* [Task requirements] Below are the records; retype them exactly and omit each picture.

* [Information]
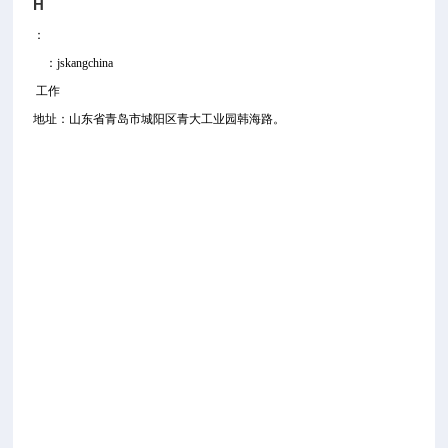
H
：
：jskangchina
工作
地址：山东省青岛市城阳区青大工业园韩海路。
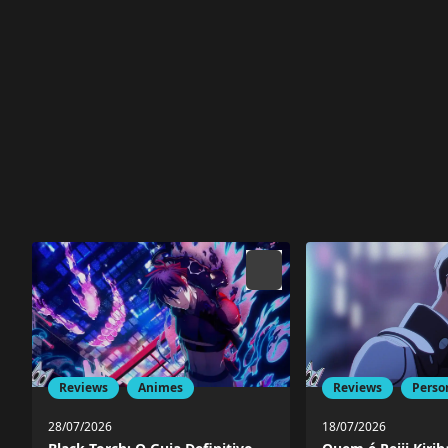
Reviews
Perso
Reviews
Animes
18/07/2026
28/07/2026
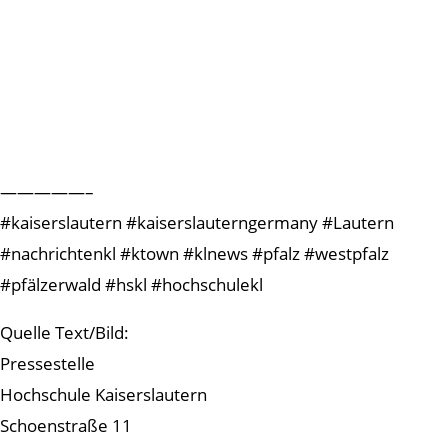
—————–
#kaiserslautern #kaiserslauterngermany #Lautern
#nachrichtenkl #ktown #klnews #pfalz #westpfalz
#pfälzerwald #hskl #hochschulekl
Quelle Text/Bild:
Pressestelle
Hochschule Kaiserslautern
Schoenstraße 11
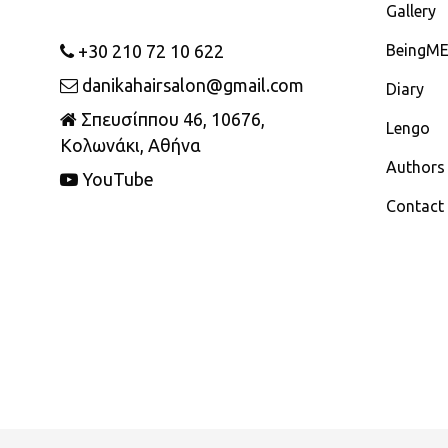
Gallery
+30 210 72 10 622
BeingM
danikahairsalon@gmail.com
Diary
Σπευσίππου 46, 10676,
Lengo
Κολωνάκι, Αθήνα
Authors
YouTube
Contact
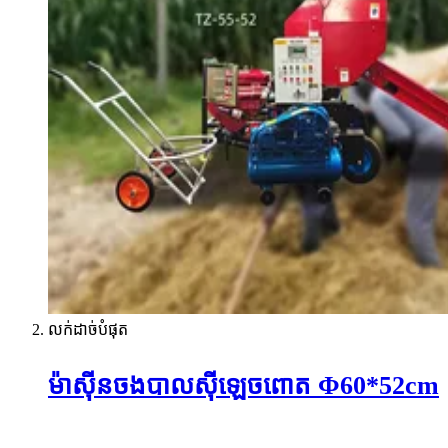
លក់ដាច់បំផុត
ម៉ាស៊ីនចងបាលស៊ីឡេចពោត Φ60*52cm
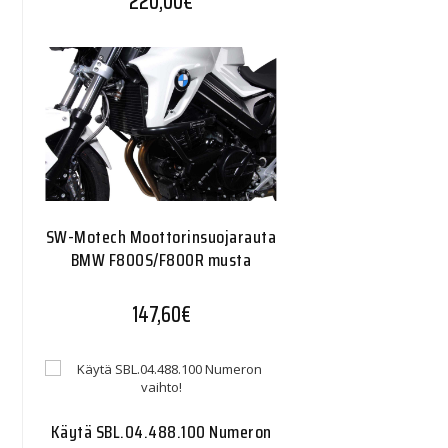
220,00
€
SW-Motech Moottorinsuojarauta
BMW F800S/F800R musta
147,60
€
Käytä SBL.04.488.100 Numeron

* [Result]
H
：
：jskangchina
工作
地址：山东省青岛市城阳区青大工业园韩海路。
Reviews
Perso
Reviews
Animes
18/07/2026
28/07/2026
—————–
#kaiserslautern #kaiserslauterngermany #Lautern
#nachrichtenkl #ktown #klnews #pfalz #westpfalz
#pfälzerwald #hskl #hochschulekl
Quelle Text/Bild:
Pressestelle
Hochschule Kaiserslautern
Schoenstraße 11
Gallery
+30 210 72 10 622
BeingM
danikahairsalon@gmail.com
Diary
Σπευσίππου 46, 10676,
Lengo
Κολωνάκι, Αθήνα
Authors
YouTube
Contact
លក់ដាច់បំផុត
ម៉ាស៊ីនចងបាលស៊ីឡេចពោត Φ60*52cm
220,00
€
SW-Motech Moottorinsuojarauta
BMW F800S/F800R musta
147,60
€
Käytä SBL.04.488.100 Numeron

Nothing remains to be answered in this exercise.